Only the lines from the start of the data through the line with "ring pip: (1061, 578)" belong in the copy. Restate them word for word, minus the pictures.

[SUPPLIED DATA Boundary: Start]

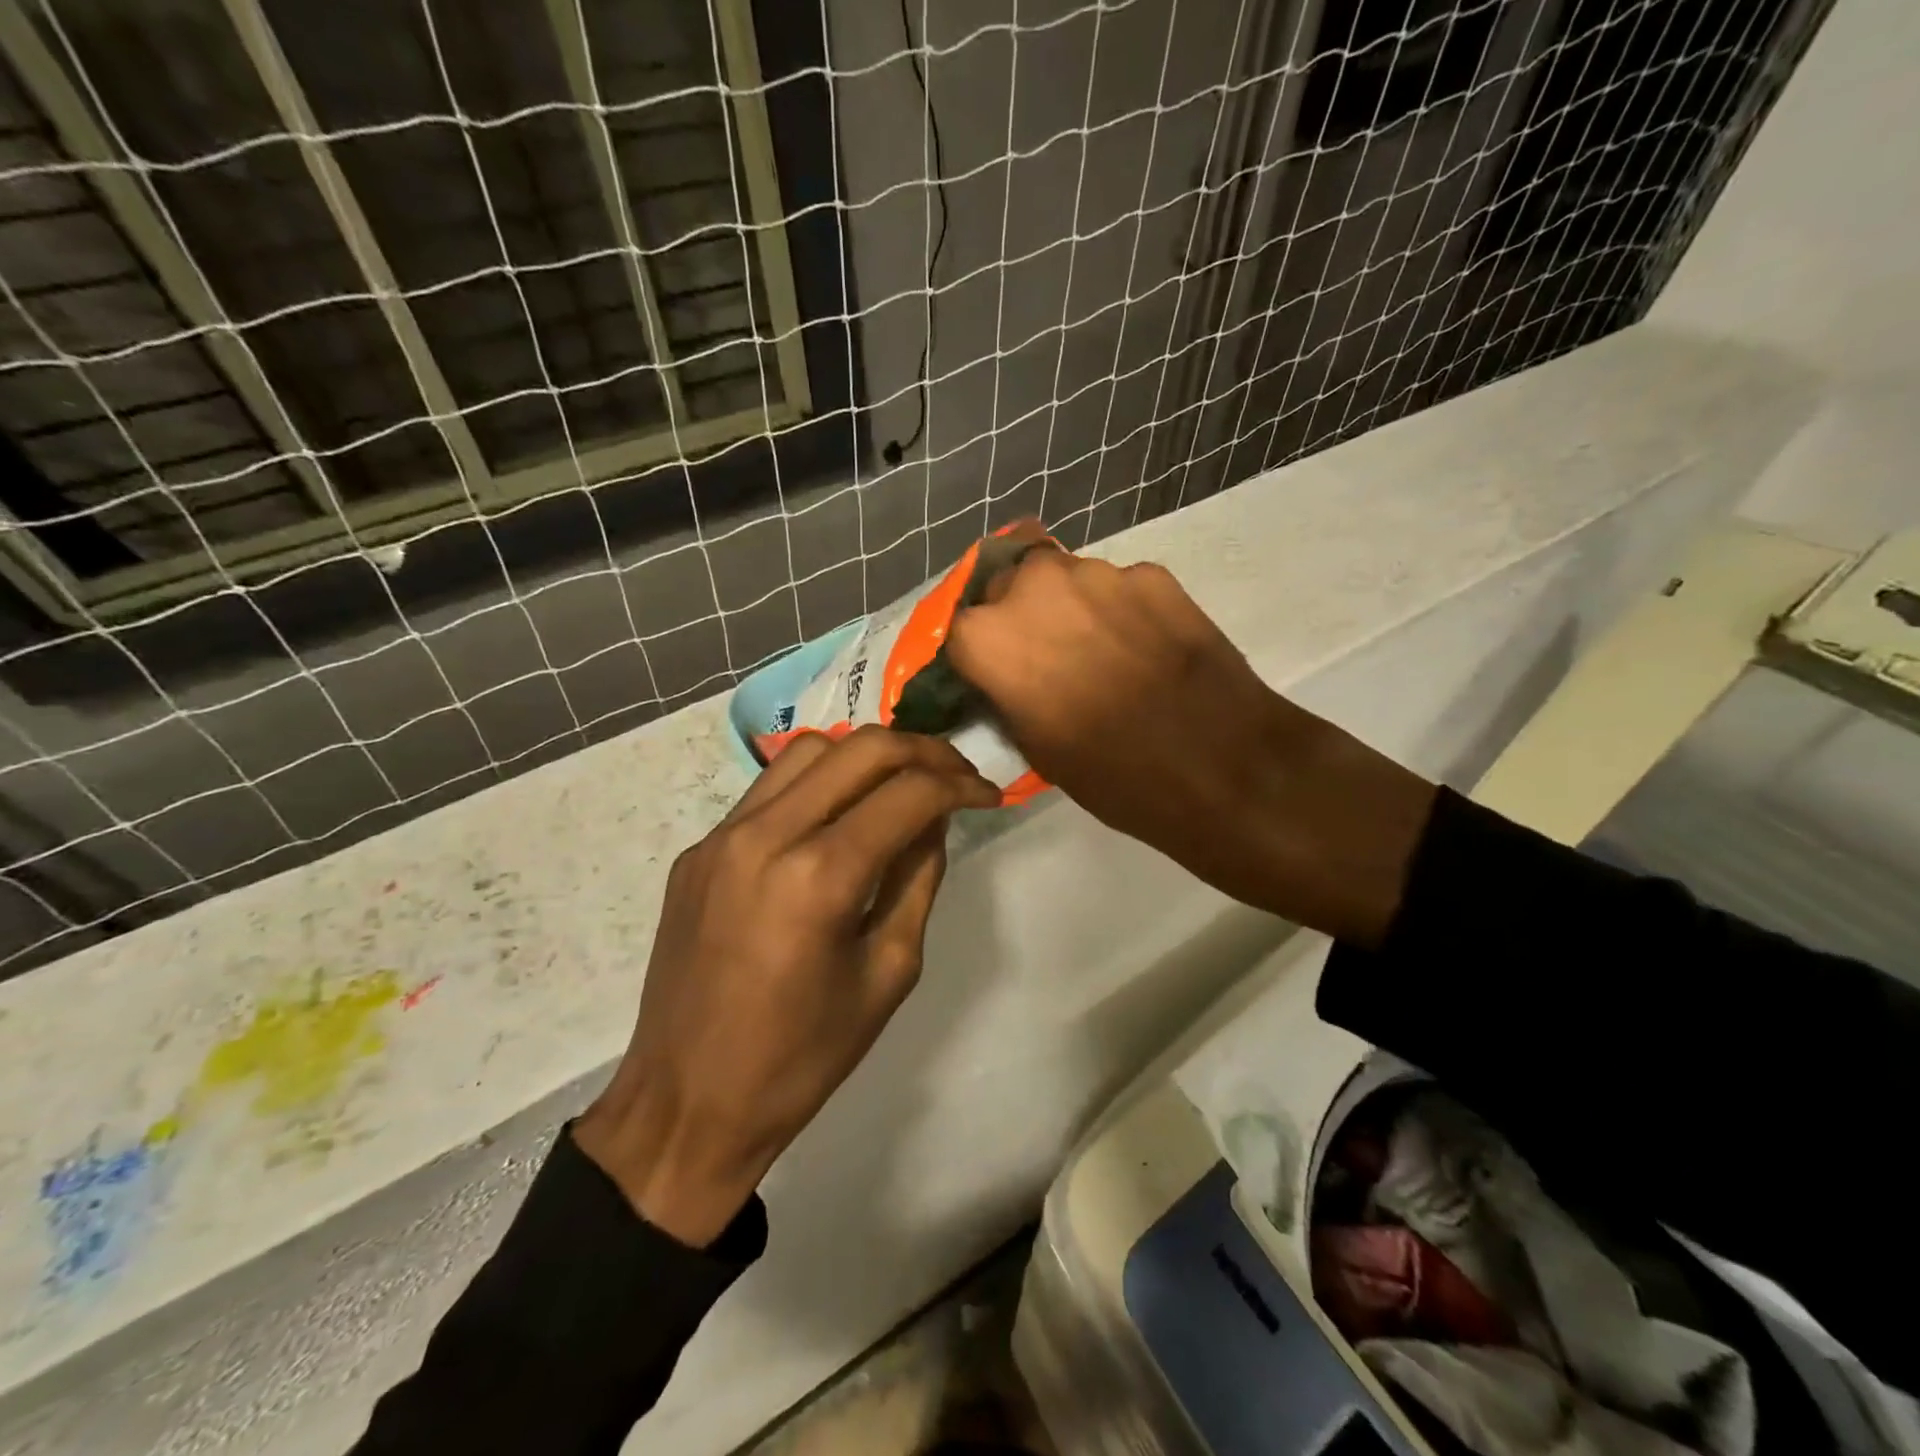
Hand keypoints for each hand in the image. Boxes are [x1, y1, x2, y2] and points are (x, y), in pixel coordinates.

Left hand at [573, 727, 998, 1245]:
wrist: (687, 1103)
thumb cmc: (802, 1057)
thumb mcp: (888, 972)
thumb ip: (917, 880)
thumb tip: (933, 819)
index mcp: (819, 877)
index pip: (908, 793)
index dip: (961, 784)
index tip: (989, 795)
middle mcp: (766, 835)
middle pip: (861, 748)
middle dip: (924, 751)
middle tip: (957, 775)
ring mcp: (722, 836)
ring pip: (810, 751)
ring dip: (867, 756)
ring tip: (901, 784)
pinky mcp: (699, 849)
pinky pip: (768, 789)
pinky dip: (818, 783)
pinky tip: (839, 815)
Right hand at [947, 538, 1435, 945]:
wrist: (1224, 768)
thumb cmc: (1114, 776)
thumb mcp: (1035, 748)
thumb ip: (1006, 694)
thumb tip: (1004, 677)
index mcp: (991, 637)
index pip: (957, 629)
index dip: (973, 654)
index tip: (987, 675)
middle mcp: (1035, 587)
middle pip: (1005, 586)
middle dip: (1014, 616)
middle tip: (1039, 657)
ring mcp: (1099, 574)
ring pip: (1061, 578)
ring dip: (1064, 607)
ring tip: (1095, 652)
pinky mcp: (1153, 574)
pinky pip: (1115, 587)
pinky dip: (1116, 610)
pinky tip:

[SUPPLIED DATA Boundary: End]

§ EXERCISE OUTPUT:
Hand keypoints for each hand in the image. Boxes are [x1, y1, x2, y2] and points are (x, y), in pixel coordinates.

Left hand at [573, 727, 998, 1245]:
wrist: (687, 1103)
thumb cmc: (802, 1057)
thumb mcp: (888, 972)
thumb ip: (917, 880)
thumb tip: (933, 819)
index mcp: (819, 877)
index pip: (908, 793)
index dip: (961, 784)
index tip: (989, 795)
middle mcp: (766, 835)
middle pip: (861, 748)
middle dip: (924, 751)
middle tip: (957, 775)
ring mcp: (722, 836)
ring pip: (810, 751)
ring dip: (867, 756)
ring tip: (901, 784)
pinky mcp: (699, 849)
pinky pip: (768, 789)
pinky dip: (818, 783)
pinky tip: (839, 815)
Right hand at [947, 538, 1435, 945]:
wrist: (1224, 768)
thumb cmc: (1114, 776)
thumb mcp: (1035, 748)
thumb ip: (1006, 694)
thumb tip: (1004, 677)
index mcp: (991, 637)
index pip: (957, 629)
index dip: (973, 654)
index tip: (987, 675)
middle mcp: (1035, 587)
middle pip: (1005, 586)
middle dip: (1014, 616)
middle tip: (1039, 657)
ring mcp: (1099, 574)
ring pip: (1061, 578)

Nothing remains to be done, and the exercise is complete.